» Required action: Rewrite the lines below, substituting "Quy định" for each occurrence of "Chính sách" and keeping everything else the same. Leave the pictures out.

Excerpts from a dataset:
◆ ◆ ◆ ◆ ◆ ◆ ◆

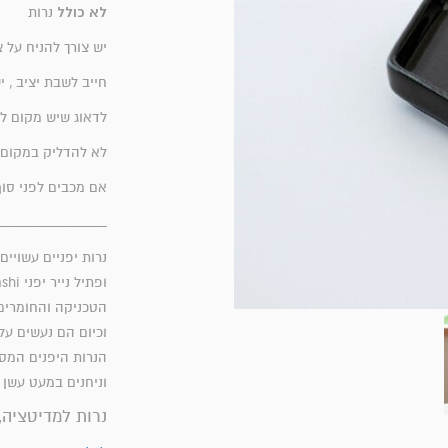
לא כולל
נרות
יש צורך להניח על
חייב לשבת יציב , 
לדאוג שיש מקום ל
לא להדליק במקום 
אם מכבים לפני סו
__________
נרות יפניים עשויי
ופתיל נייר יפני washi מגולגל עם משי ועטוף בצמח
הטכניקה והחומרים
וכיום הם נעשים על
הנרות היפנים המסו
וניחנים במעט עשן 
נרות למדיטציה,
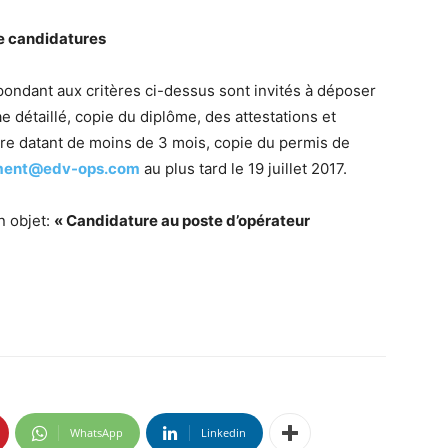
de candidatures
pondant aux critères ci-dessus sont invités à déposer
e détaillé, copie du diplôme, des attestations et
iaire datant de moins de 3 mois, copie du permis de
tment@edv-ops.com
au plus tard le 19 juillet 2017.
n objet:
« Candidature au poste d’opérateur
WhatsApp
Linkedin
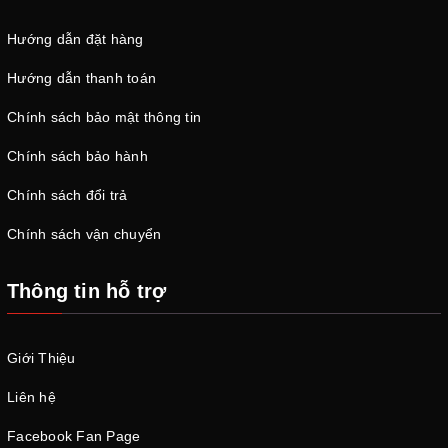
Hướng dẫn đặt hàng
Hướng dẫn thanh toán
Chính sách bảo mật thông tin
Chính sách bảo hành
Chính sách đổi trả
Chính sách vận chuyển
Thông tin hỗ trợ
Giới Thiệu
Liên hệ
Facebook Fan Page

◆ ◆ ◆ ◆ ◆ ◆ ◆

» Response to this exercise:
לא כולל
נרות
יש צורך להניח על
חייב לשבת יציב , 
לדאוג שיש מקום ל
לא להדליק במקום 
אם מכבים לפני סו
__________
נרות יפניים עשויי
ופתיל נייר יפני washi מגולגל עם משי ועטוף בצמח
הטכניקה והחומרים
וכיום הם נעשים על
הנרות היפנים המסו
וניחנים במעט עשן 
נרות למדיטציה,
de candidatures
pondant aux critères ci-dessus sont invités à déposer
e détaillé, copie du diplôme, des attestations et
iaire datant de moins de 3 mois, copie du permis de
tment@edv-ops.com
au plus tard le 19 juillet 2017.
n objet:
« Candidature au poste d’opérateur
WhatsApp
Linkedin
Hướng dẫn đặt hàng
Hướng dẫn thanh toán
Quy định bảo mật thông tin
Quy định bảo hành
Quy định đổi trả
Quy định vận chuyển
Thông tin hỗ trợ
Giới Thiệu
Liên hệ
Facebook Fan Page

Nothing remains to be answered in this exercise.